> Work order:
Your answer must be only the lines below from the one containing "middle mcp: (998, 1162)" through the one containing "middle dip: (452, 602)", copied exactly, with the pictures left out.

> Dataset excerpts:
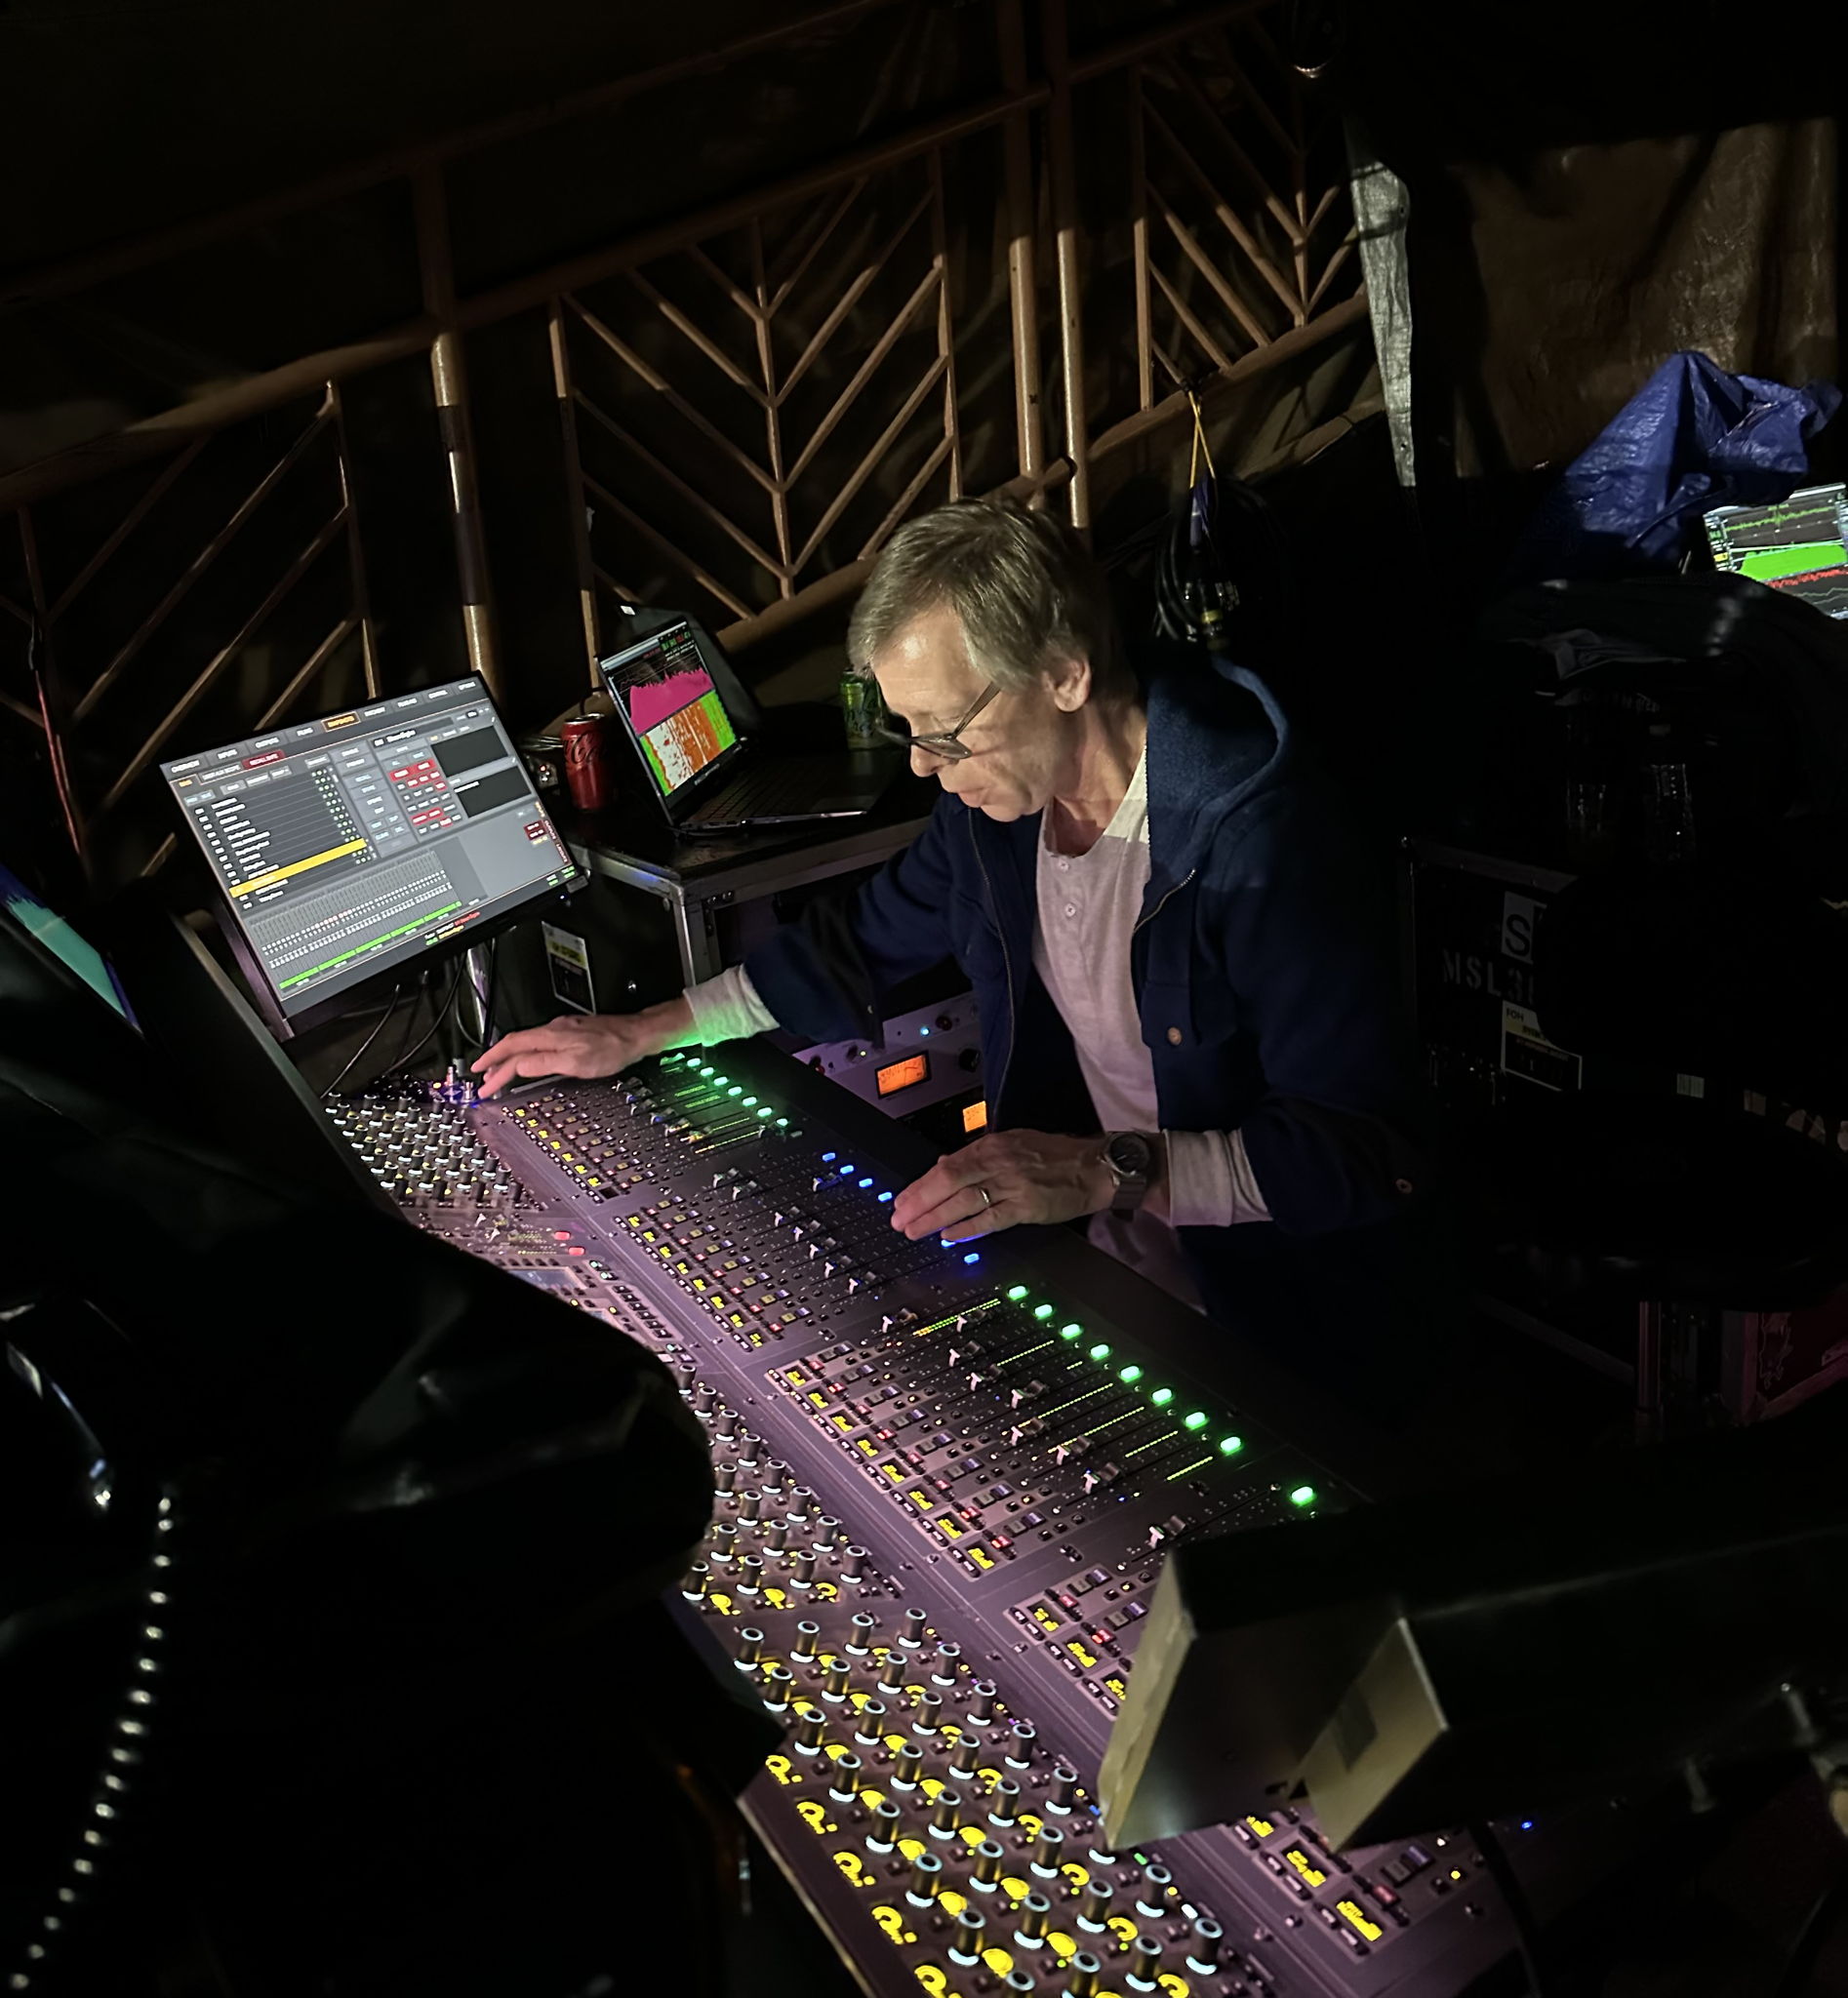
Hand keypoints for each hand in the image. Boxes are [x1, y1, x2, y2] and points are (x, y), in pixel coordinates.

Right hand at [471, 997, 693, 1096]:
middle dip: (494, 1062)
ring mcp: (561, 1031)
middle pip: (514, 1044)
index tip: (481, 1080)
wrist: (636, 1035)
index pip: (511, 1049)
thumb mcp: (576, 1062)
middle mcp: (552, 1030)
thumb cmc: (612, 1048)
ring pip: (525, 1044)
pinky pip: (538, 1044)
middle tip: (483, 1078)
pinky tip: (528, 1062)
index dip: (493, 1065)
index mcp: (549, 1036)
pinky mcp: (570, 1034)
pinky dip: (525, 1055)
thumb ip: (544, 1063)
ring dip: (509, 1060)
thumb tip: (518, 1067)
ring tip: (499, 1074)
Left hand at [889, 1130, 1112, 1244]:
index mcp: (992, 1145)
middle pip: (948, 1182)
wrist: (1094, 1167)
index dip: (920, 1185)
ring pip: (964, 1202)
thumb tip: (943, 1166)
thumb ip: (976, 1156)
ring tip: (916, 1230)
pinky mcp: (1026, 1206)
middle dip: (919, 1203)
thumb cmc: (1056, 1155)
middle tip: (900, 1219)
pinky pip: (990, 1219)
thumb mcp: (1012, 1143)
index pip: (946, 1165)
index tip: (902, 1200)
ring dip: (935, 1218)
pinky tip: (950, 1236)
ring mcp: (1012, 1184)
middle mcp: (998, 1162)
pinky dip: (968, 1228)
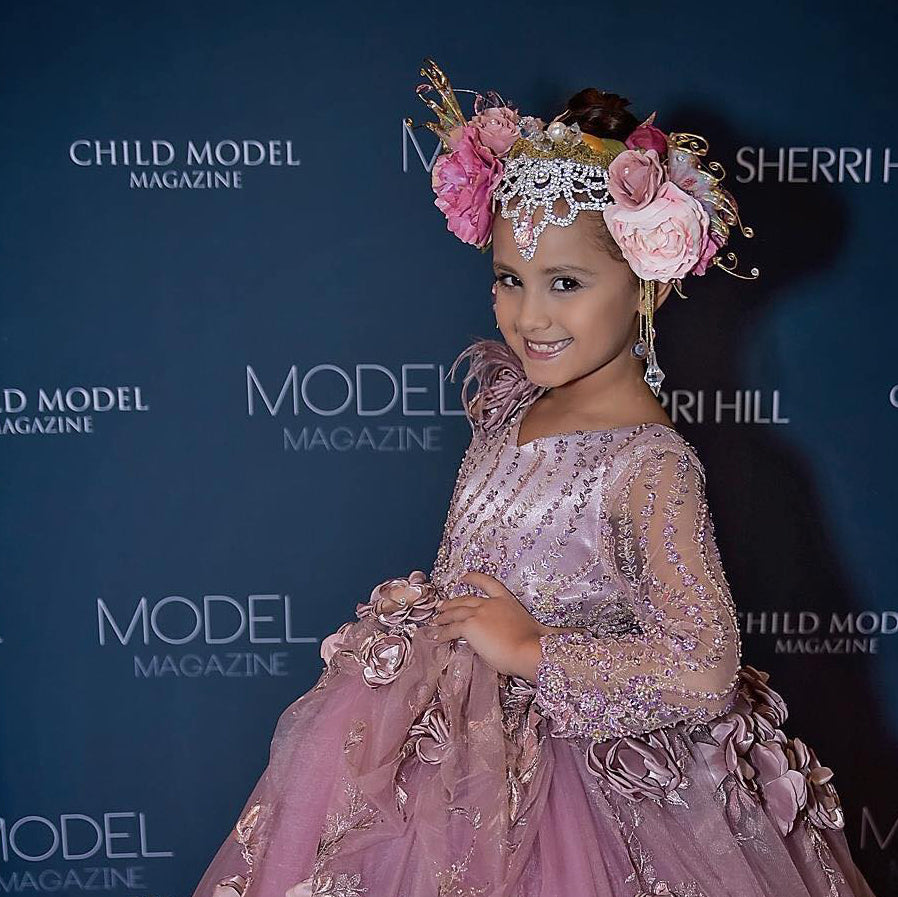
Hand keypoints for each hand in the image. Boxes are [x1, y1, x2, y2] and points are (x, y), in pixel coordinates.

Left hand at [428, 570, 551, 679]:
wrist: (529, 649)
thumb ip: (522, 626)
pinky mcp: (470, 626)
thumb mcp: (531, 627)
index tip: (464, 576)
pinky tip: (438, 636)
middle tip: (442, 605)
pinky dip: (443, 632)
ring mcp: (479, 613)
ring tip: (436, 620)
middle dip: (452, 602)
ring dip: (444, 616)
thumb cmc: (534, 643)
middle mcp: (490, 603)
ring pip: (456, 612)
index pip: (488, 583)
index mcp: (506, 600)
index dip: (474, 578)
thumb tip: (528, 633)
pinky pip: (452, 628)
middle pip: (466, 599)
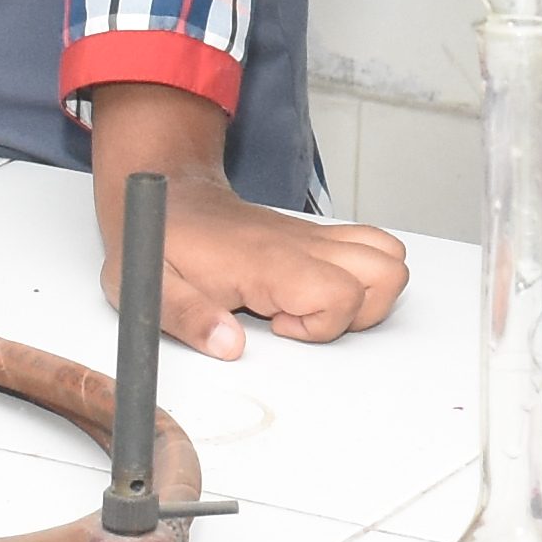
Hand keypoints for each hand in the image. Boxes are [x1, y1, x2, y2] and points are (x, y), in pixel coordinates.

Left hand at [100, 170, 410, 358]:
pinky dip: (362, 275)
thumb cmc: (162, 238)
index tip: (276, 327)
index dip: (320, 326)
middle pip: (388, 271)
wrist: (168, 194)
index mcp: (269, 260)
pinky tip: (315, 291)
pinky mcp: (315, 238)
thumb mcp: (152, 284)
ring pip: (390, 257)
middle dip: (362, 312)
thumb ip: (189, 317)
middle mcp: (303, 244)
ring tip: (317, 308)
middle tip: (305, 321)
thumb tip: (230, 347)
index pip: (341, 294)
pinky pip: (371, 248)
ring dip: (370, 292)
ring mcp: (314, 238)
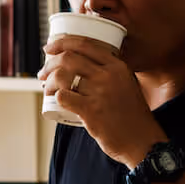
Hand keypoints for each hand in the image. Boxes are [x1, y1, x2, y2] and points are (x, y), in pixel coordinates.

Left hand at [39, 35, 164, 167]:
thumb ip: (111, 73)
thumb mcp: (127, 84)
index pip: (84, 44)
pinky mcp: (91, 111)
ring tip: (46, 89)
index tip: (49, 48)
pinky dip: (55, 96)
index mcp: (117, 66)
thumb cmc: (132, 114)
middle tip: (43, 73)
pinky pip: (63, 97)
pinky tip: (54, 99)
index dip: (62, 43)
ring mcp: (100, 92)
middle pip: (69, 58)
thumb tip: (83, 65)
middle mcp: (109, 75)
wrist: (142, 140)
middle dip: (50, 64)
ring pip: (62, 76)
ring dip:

> Result of this exercise:
middle mcp: (998, 1162)
pinky dip: (968, 1228)
Hand keypoints for each hand in the image. Boxes are [x1, y1, x2, y2] and points are (x, y), in pixel coordinates.

Left hand at [428, 570, 551, 679]:
wrist: (529, 649)
thumb ip: (522, 626)
pinky mcp: (470, 626)
thumb mcp: (531, 627)
index tip: (464, 576)
pinky tip: (438, 636)
middle tip: (442, 605)
pinky dip: (443, 632)
ring mcp: (479, 613)
ring tip: (436, 620)
middle dip: (452, 602)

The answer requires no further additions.